Task: Pick out every line in the material below that contains the string "사용자에게" and copy each of those lines in full.

[Start of Attachment]

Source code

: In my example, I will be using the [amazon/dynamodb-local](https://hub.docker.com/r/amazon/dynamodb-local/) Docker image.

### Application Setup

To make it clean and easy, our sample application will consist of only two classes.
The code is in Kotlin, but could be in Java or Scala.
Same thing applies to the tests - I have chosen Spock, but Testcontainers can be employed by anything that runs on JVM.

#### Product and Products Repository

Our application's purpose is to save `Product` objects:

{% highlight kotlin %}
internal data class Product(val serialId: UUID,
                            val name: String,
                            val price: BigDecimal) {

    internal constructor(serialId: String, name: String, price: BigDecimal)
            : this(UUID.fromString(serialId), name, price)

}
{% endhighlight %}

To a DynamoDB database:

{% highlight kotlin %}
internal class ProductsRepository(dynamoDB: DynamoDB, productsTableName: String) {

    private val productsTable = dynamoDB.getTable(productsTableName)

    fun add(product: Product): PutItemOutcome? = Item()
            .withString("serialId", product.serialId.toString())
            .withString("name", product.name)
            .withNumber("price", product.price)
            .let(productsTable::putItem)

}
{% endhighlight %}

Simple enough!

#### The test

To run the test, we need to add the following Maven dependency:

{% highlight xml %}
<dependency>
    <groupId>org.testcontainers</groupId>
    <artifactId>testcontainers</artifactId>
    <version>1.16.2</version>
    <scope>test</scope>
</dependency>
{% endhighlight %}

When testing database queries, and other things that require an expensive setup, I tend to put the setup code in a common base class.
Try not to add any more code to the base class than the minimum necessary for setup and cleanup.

[End of Attachment]
[Start of Attachment]

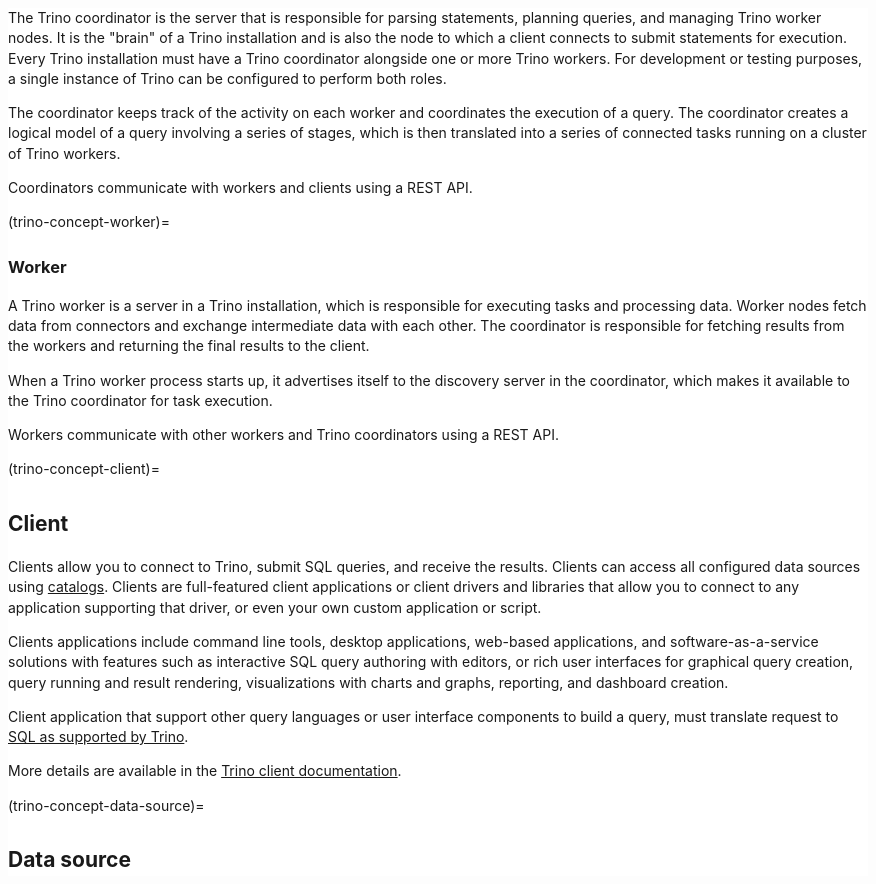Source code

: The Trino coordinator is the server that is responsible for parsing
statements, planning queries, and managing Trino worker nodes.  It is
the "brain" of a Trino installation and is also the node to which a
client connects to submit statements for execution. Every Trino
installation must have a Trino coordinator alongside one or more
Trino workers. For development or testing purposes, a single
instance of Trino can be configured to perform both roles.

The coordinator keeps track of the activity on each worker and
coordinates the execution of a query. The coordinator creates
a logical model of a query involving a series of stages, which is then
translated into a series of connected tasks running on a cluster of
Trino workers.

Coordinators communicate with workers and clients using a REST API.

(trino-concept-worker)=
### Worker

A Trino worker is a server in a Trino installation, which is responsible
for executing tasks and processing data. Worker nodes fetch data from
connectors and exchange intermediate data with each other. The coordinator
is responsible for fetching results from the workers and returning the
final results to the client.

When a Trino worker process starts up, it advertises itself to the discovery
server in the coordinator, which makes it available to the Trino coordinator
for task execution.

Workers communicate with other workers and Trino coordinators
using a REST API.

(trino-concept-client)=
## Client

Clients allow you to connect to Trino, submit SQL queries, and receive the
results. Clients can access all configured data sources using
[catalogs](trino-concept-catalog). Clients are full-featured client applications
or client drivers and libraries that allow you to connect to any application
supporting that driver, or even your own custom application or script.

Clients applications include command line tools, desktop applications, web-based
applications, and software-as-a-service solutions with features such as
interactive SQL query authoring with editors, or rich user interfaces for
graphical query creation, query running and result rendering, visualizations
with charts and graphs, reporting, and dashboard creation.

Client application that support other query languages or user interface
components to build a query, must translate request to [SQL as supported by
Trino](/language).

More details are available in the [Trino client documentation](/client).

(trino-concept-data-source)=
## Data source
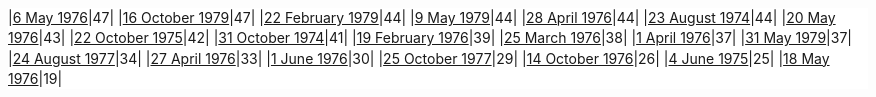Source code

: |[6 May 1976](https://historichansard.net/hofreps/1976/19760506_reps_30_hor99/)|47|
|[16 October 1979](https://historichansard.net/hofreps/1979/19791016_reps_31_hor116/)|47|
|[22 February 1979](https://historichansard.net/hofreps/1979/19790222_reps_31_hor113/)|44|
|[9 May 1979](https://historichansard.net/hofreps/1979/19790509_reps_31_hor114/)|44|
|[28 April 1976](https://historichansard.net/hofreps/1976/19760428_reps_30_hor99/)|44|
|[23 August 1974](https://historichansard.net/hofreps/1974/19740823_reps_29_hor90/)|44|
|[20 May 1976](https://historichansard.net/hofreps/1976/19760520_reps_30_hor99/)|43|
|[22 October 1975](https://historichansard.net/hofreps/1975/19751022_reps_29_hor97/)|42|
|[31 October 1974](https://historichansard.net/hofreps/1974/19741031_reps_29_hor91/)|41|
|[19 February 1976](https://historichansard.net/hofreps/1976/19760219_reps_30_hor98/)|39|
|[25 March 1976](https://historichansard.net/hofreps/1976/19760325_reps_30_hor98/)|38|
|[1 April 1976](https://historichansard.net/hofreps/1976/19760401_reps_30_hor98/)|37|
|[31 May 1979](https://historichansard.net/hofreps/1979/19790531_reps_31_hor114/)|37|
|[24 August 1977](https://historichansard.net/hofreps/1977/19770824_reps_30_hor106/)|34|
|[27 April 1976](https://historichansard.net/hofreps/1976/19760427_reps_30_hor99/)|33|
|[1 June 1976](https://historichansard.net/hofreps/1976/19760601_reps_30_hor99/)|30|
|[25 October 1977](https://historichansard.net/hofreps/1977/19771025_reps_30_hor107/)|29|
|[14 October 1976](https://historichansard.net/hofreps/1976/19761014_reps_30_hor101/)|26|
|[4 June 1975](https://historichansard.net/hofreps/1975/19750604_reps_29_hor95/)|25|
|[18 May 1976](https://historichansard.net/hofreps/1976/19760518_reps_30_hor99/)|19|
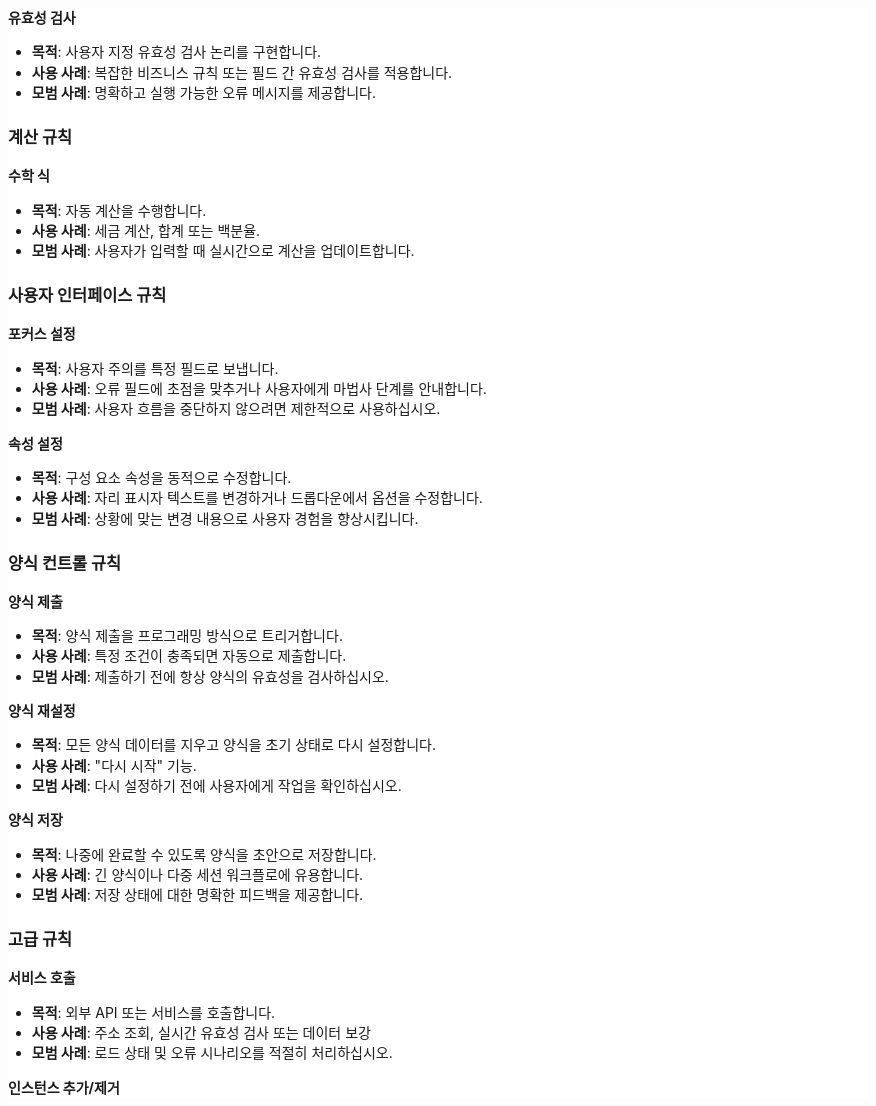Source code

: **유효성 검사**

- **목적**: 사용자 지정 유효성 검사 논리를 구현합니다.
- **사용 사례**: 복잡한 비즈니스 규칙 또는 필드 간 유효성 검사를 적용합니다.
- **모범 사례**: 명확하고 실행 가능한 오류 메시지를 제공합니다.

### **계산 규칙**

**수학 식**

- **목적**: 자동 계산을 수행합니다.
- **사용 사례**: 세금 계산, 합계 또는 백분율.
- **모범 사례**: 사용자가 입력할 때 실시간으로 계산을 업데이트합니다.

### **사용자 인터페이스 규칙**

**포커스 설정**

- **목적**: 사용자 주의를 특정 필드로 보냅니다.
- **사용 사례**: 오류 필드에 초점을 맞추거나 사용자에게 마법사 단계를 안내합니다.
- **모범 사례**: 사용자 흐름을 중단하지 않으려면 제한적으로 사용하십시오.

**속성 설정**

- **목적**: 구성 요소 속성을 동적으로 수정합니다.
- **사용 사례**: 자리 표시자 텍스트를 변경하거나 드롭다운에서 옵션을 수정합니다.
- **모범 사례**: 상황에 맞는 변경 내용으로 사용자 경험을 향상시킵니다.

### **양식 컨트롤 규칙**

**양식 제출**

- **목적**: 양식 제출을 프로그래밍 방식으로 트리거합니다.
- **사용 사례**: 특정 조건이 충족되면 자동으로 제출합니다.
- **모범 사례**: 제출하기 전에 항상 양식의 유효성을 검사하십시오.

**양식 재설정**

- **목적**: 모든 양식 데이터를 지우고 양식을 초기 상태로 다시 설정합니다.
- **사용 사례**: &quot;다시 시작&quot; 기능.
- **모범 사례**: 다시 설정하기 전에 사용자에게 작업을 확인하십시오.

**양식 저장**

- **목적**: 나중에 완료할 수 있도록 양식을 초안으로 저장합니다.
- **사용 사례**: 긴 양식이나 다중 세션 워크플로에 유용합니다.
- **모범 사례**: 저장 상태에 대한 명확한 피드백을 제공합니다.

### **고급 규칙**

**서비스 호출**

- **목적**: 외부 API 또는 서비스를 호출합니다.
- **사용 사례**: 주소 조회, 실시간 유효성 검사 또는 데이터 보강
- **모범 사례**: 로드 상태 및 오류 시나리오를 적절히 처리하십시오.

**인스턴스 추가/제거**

[End of Attachment]

Output of the exercise:
- **사용 사례**: 오류 필드에 초점을 맞추거나 사용자에게 마법사 단계를 안내합니다.
- **모범 사례**: 다시 설정하기 전에 사용자에게 작업을 확인하십시오.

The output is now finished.